A co do wyimaginowanych problemów i machanizów kompensacyjnych to niestety, jeśli się funkcjonowało w taki sposób przez szereg lat to trudno tego się wyzbyć na dobre. Czasem wraca w najmniej oczekiwanym momencie. Tylko, że Ty już jesteś na tyle świadoma sytuacji, że wiesz co to jest i w odpowiednim momencie potrafisz powiedzieć "dość". Wielu ludzi tego w ogóle nie rozumie, więc korzystaj z tej mądrości, którą masz.
Skylite
Nic się nie martw, waga Cię nie zawiedzie. Patrząc na Twoje wchłaniane kalorie nie może być inaczej, bo dzielnie trzymasz dietę. Pochwal się wynikami ważenia.

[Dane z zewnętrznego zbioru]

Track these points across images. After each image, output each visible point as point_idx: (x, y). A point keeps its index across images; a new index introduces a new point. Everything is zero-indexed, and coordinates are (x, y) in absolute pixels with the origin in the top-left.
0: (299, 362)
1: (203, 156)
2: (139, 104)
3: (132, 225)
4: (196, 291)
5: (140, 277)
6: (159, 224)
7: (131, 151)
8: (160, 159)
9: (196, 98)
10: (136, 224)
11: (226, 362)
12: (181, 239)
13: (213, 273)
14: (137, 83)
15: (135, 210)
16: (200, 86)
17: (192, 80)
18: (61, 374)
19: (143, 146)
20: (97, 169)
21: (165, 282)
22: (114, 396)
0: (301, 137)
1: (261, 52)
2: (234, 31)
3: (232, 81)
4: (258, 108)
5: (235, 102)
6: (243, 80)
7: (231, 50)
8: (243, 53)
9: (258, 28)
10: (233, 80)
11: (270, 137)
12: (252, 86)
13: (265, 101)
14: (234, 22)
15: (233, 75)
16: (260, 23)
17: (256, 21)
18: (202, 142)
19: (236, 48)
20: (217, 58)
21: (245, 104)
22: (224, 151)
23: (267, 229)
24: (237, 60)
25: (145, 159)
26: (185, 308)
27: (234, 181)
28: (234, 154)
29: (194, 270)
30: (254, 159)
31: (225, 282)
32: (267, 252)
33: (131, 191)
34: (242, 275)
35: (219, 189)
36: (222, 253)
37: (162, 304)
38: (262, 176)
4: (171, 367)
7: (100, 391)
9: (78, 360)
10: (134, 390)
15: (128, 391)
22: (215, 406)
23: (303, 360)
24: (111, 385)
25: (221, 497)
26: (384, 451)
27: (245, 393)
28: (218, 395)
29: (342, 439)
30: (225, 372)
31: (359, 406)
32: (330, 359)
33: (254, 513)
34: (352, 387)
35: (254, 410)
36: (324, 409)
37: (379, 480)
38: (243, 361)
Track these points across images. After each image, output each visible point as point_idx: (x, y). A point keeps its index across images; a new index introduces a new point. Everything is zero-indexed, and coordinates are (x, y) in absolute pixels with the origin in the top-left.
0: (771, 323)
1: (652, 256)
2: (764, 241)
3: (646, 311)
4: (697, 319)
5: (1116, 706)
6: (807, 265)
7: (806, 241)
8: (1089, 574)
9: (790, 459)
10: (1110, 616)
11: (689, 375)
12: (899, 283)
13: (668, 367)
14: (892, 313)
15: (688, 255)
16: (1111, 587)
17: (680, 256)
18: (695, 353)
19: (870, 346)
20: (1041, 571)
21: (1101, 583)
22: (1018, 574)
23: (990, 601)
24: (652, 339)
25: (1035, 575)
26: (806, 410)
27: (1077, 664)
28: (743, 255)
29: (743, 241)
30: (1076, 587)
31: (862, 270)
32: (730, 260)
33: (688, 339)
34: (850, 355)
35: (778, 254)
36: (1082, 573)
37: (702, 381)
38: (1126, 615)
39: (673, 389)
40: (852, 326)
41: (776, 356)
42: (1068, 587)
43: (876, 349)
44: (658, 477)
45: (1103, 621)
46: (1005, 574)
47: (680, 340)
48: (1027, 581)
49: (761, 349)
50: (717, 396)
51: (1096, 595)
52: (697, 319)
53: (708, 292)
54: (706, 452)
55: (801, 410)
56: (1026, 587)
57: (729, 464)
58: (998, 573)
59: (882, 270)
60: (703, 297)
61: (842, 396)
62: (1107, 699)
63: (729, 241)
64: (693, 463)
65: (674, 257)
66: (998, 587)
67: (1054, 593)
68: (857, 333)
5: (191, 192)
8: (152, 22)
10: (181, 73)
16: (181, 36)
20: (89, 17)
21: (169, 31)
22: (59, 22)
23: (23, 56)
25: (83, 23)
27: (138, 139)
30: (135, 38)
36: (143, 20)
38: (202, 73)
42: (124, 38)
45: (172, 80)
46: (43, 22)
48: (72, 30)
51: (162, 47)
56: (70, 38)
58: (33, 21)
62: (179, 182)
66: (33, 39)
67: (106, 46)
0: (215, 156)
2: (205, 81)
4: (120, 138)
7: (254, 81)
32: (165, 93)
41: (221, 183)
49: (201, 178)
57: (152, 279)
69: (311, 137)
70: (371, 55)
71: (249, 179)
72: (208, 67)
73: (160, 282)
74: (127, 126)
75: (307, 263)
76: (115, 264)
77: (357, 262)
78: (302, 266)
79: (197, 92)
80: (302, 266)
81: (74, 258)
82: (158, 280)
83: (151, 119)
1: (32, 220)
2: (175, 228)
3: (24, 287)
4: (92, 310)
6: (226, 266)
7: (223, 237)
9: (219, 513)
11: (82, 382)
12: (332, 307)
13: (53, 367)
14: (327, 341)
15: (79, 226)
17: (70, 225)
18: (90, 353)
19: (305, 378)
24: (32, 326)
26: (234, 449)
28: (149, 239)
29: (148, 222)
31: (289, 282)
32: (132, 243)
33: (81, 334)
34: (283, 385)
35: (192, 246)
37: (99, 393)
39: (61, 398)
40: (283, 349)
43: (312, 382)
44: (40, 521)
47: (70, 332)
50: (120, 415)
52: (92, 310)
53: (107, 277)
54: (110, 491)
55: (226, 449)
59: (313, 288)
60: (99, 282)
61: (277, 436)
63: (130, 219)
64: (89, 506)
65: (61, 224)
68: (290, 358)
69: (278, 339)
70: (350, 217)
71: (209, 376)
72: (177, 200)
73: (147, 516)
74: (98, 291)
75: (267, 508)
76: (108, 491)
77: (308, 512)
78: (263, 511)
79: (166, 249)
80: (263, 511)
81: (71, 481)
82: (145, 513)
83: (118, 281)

A mnie czeka kolejny trudny weekend, czyl druga część imprezy imieniowej z zeszłej soboty. Zaraz zabieram się do sprzątania, a potem instaluję się w kuchni, by pomóc mamie przy przygotowaniach. Jutro będzie ciężko, jak to wszystko wyląduje na stole...
Tak jak obiecałam policzę jutro wartość kaloryczną koreczków, bo nie daje mi to spokoju od tygodnia.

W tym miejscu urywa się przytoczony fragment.